::: Excerpted data
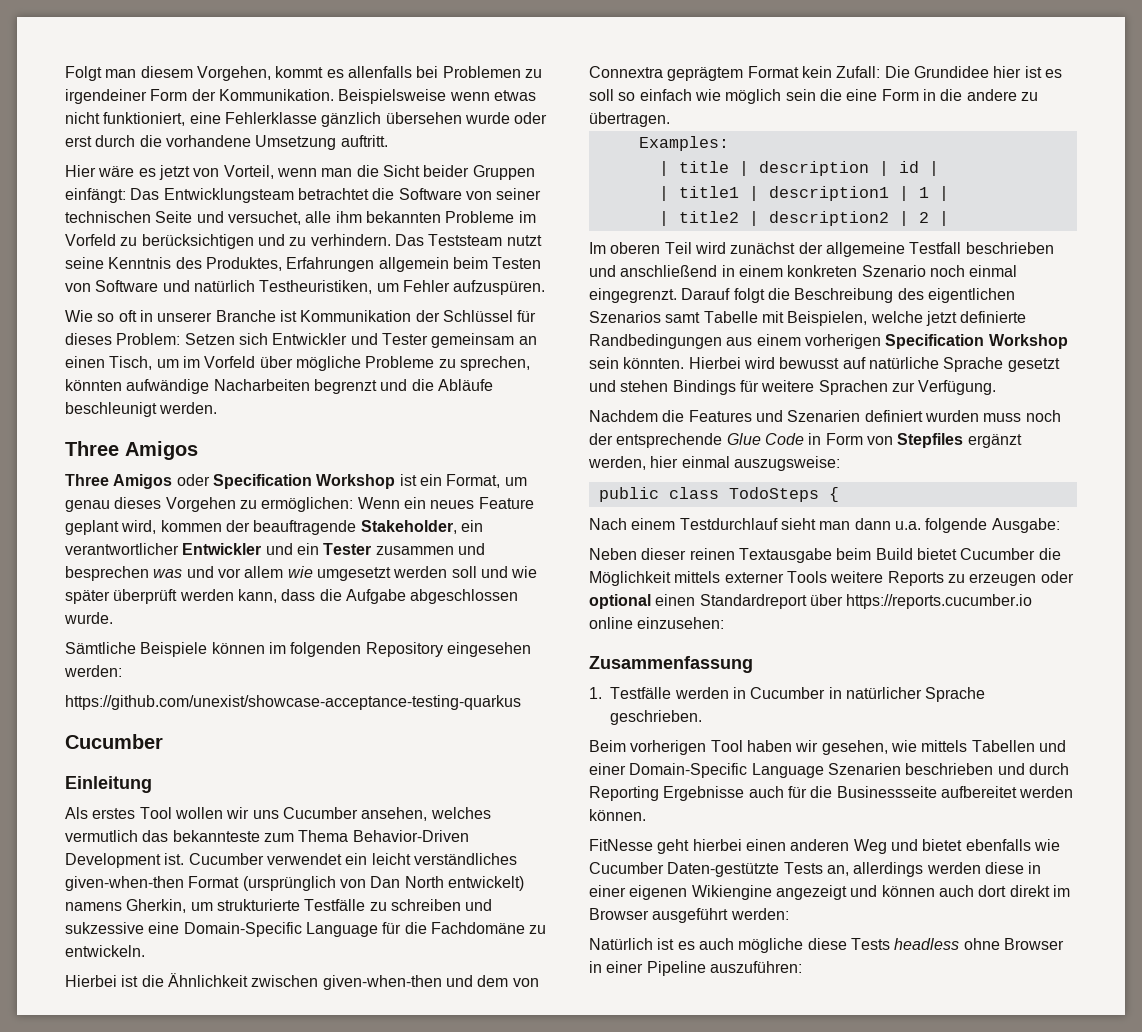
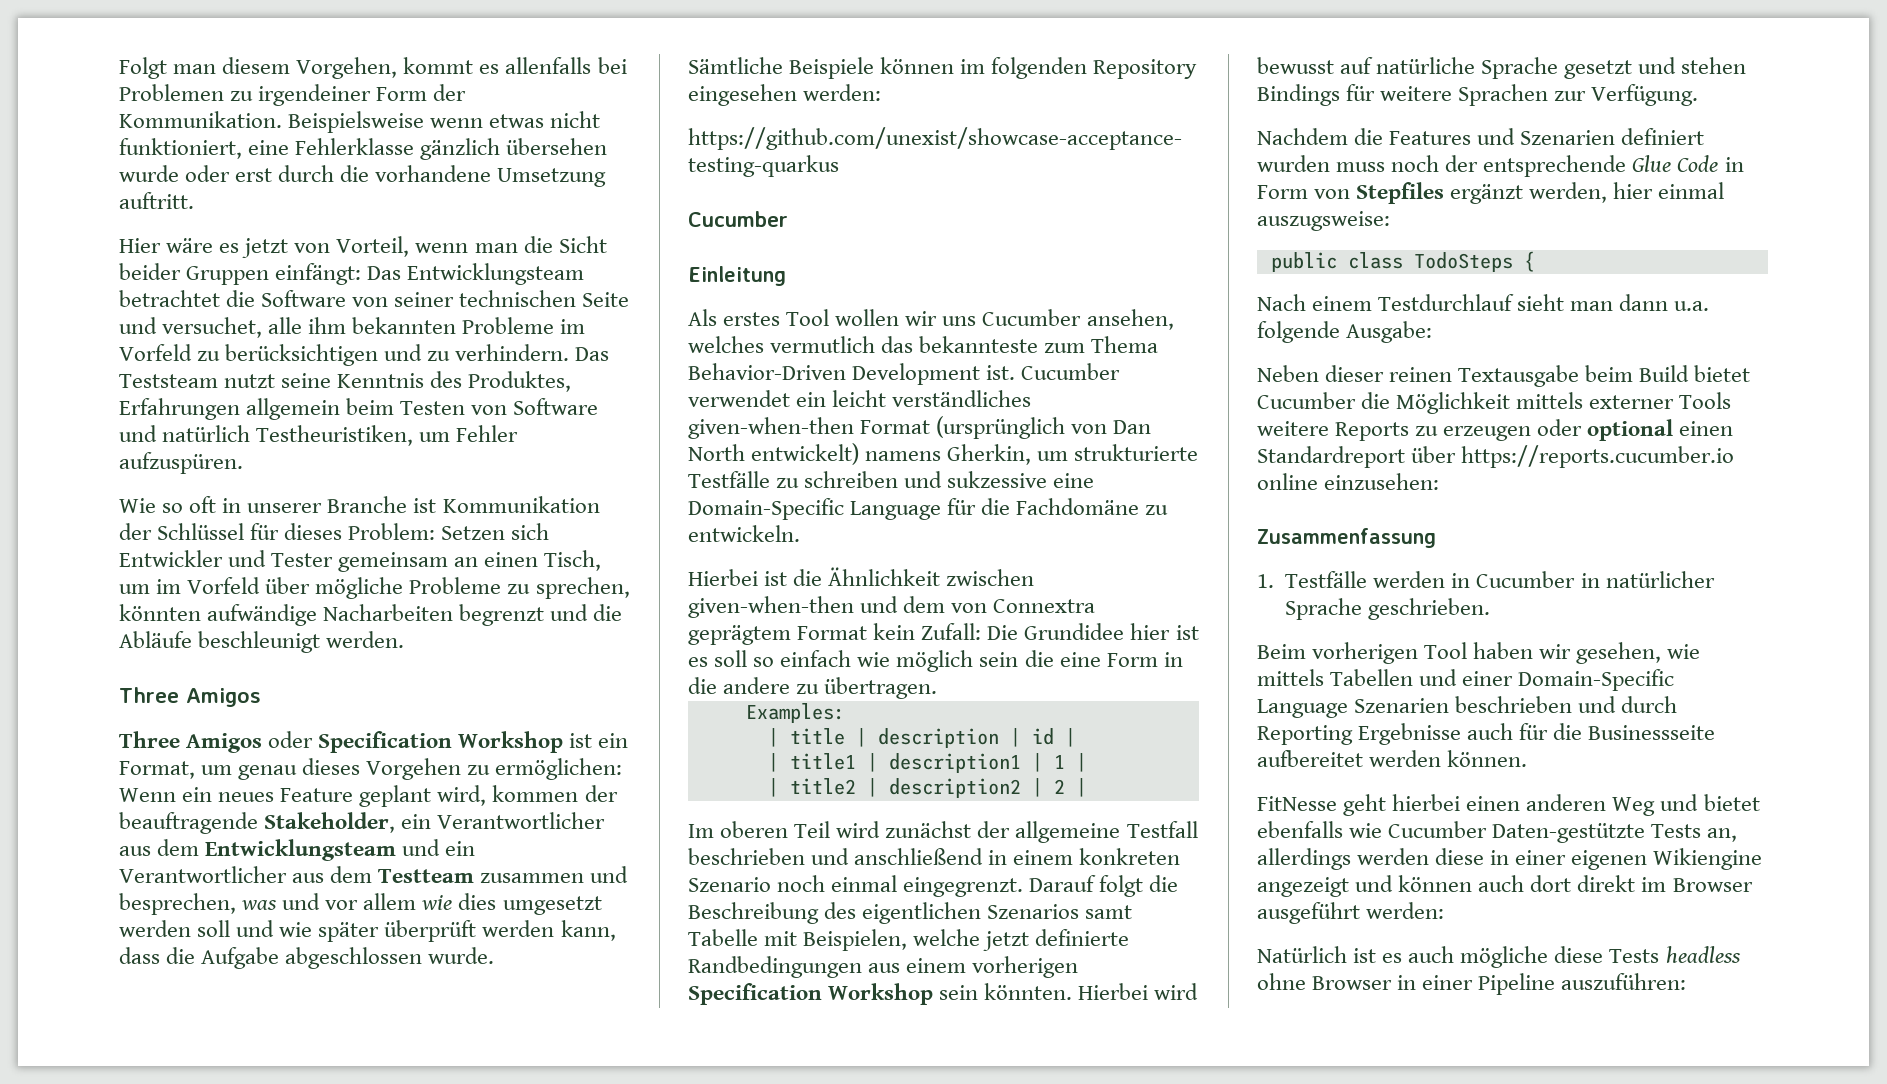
[65,543,372,555] verantwortlicher Entwickler und ein Tester -> [437,812,606,829] [119,839,476,861] [119,866,475,883] Verantwortlicher aus dem Entwicklungsteam und ein Verantwortlicher aus dem Testteam
[65,566,149,581] besprechen -> [119,893,236,915] besprechen,
(313, 572) none -> [458,893,497,910] dies

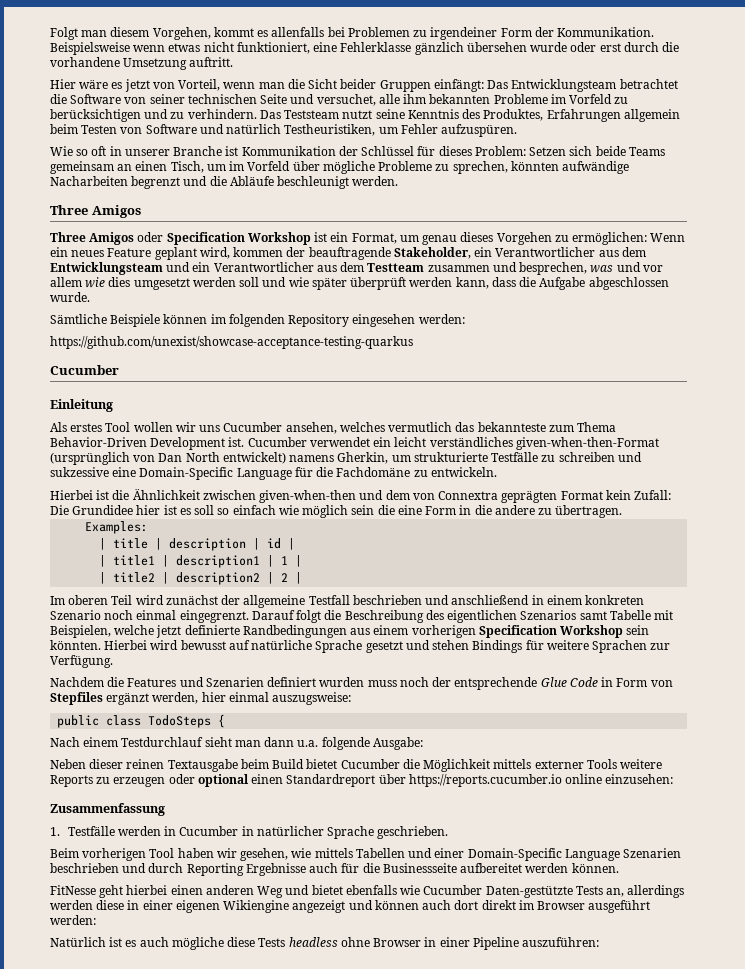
[119,550,334,567] Entwickler und Tester -> [595,146,665,156] beide Teams
[688,417,931,439] given-when-then Format -> [515,437,659,450] given-when-then-Format
[688,625,791,645] geprägtem -> [501,491,558,503] geprägten

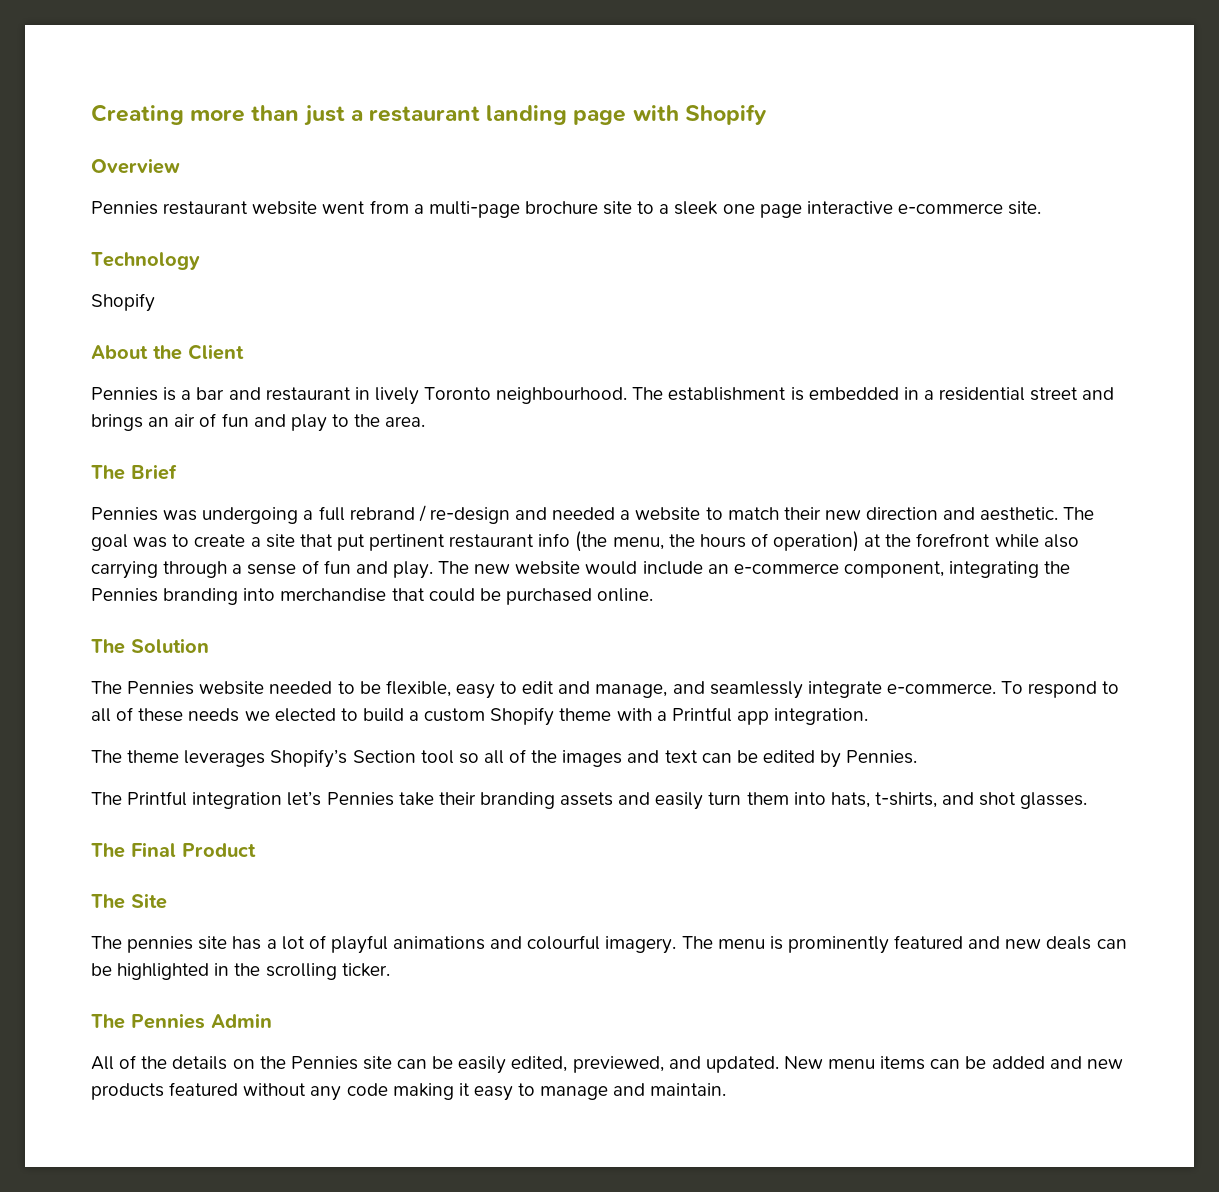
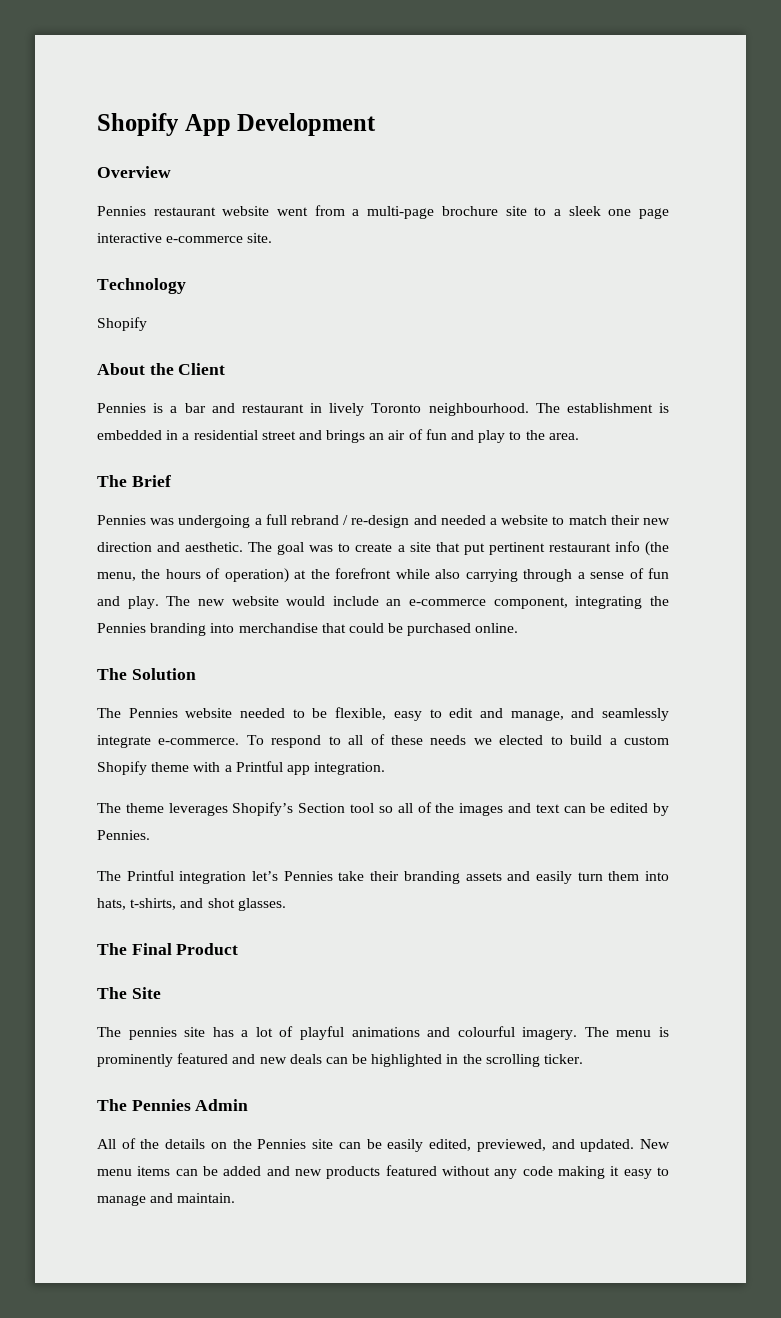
[91,104,767,126] Creating more than just a restaurant landing page with Shopify -> [97,113,377,136] Shopify App Development

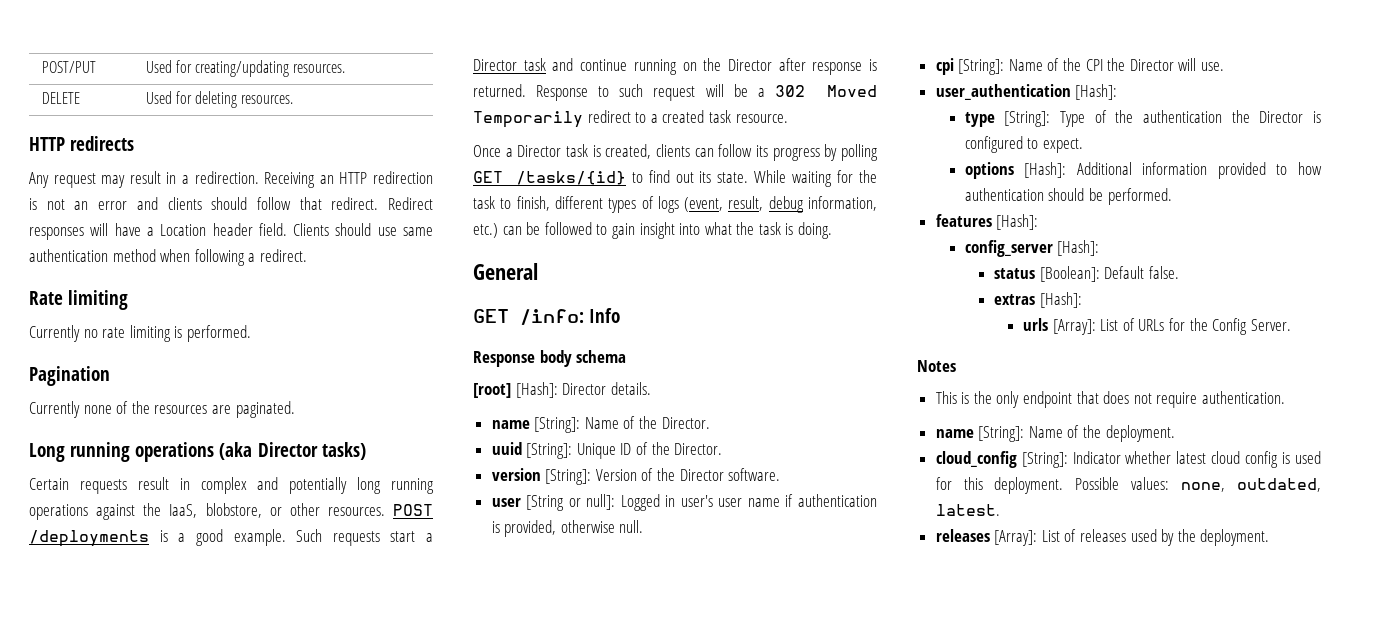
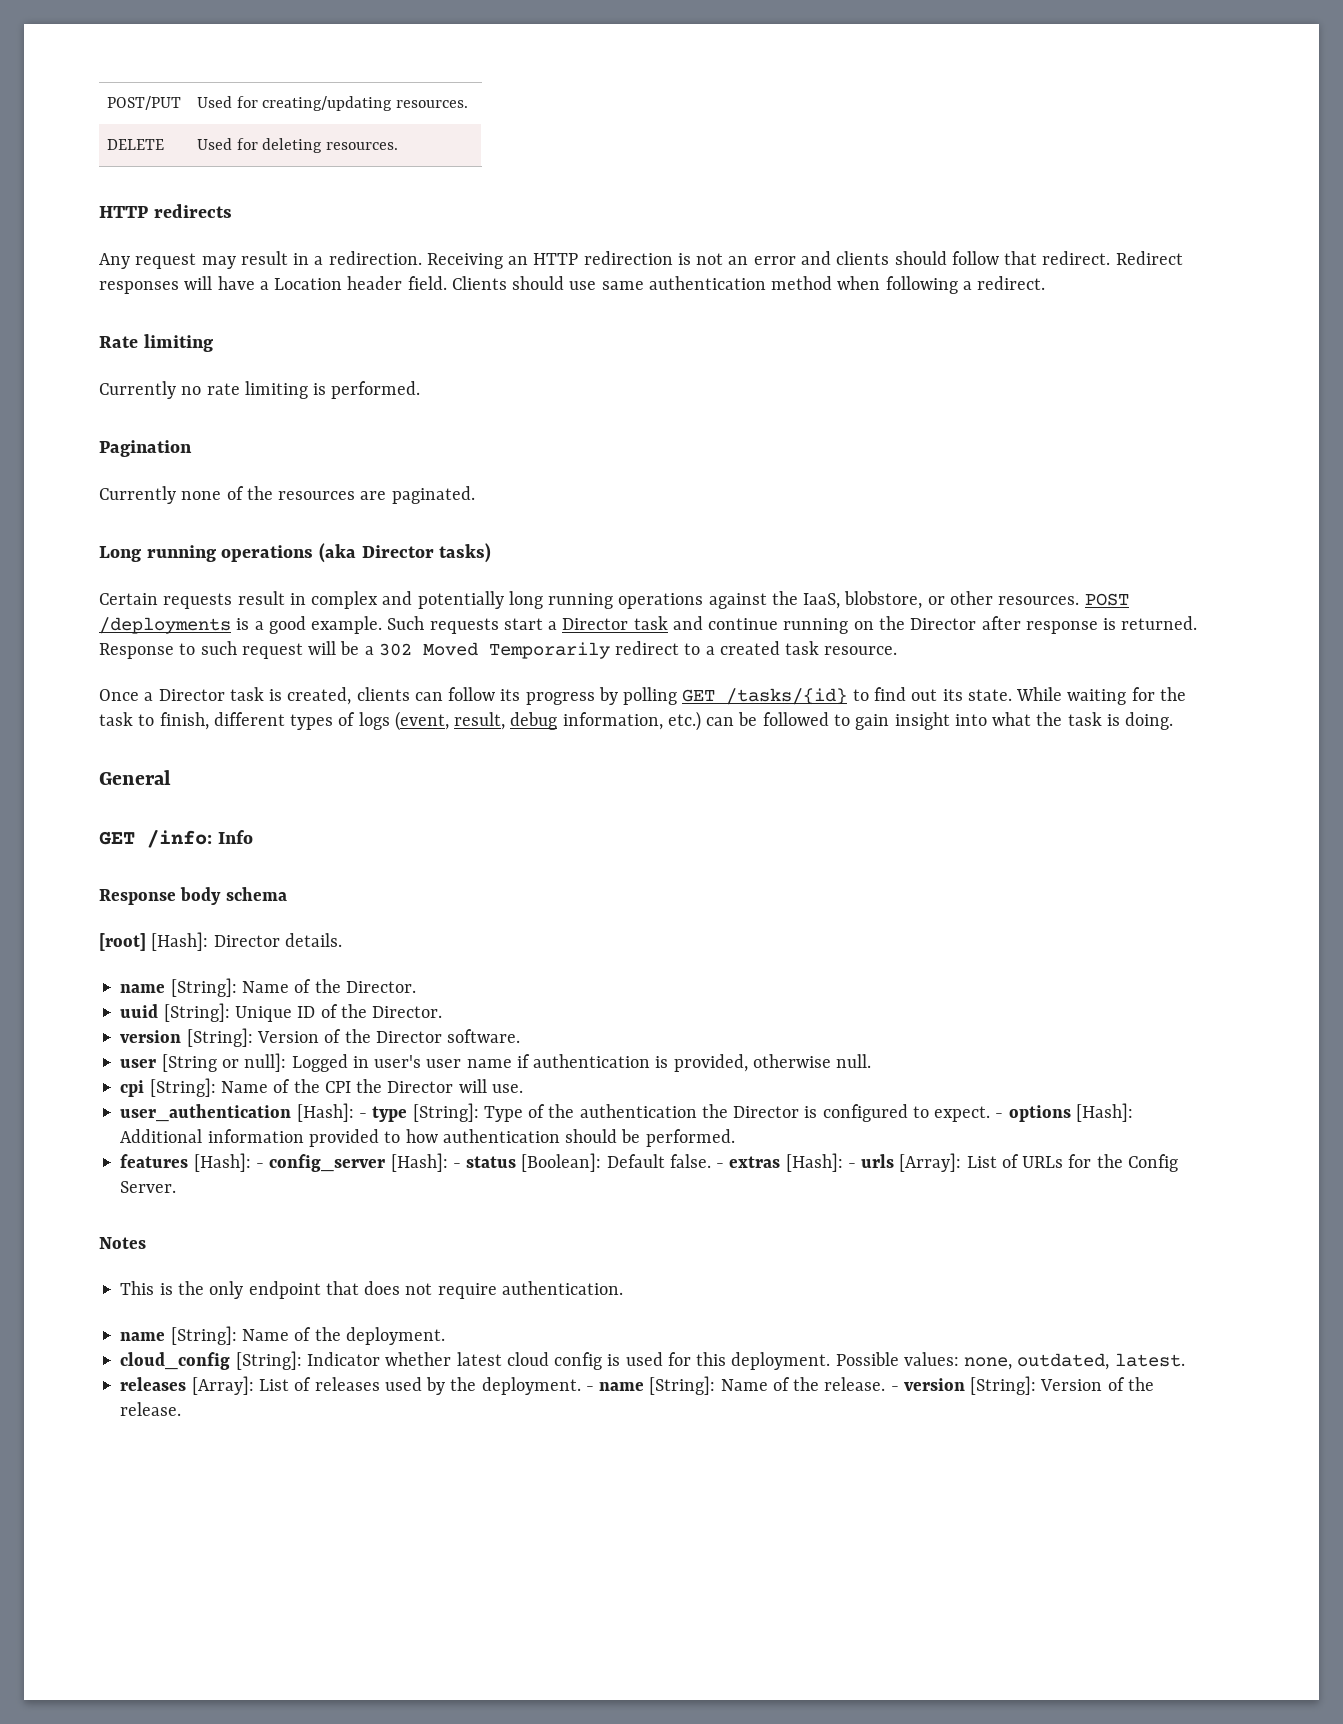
(1118, 92) // -> [358,1113,367,1118] -
(1083, 145) // -> [995,1113,1004,1118] -
(1039, 222) // -> [255,1163,264,1168] -
(1100, 248) // -> [452,1163,461,1168] -
(1179, 272) // -> [716,1163,725,1168] -
(1082, 300) // -> [847,1163,856,1168] -
(1270, 537) none -> [585,1376,1155,1395] [120,1402,182,1416] - name [String]: Name of the release. - version [String]: Version of the release.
::::::
All the lines that hold the word "none" must appear in the answer, copied from the records.

(313, 572) none -> [458,893,497,910] dies
(1270, 537) none -> [585,1376,1155,1395] [120,1402,182,1416] - name [String]: Name of the release. - version [String]: Version of the release.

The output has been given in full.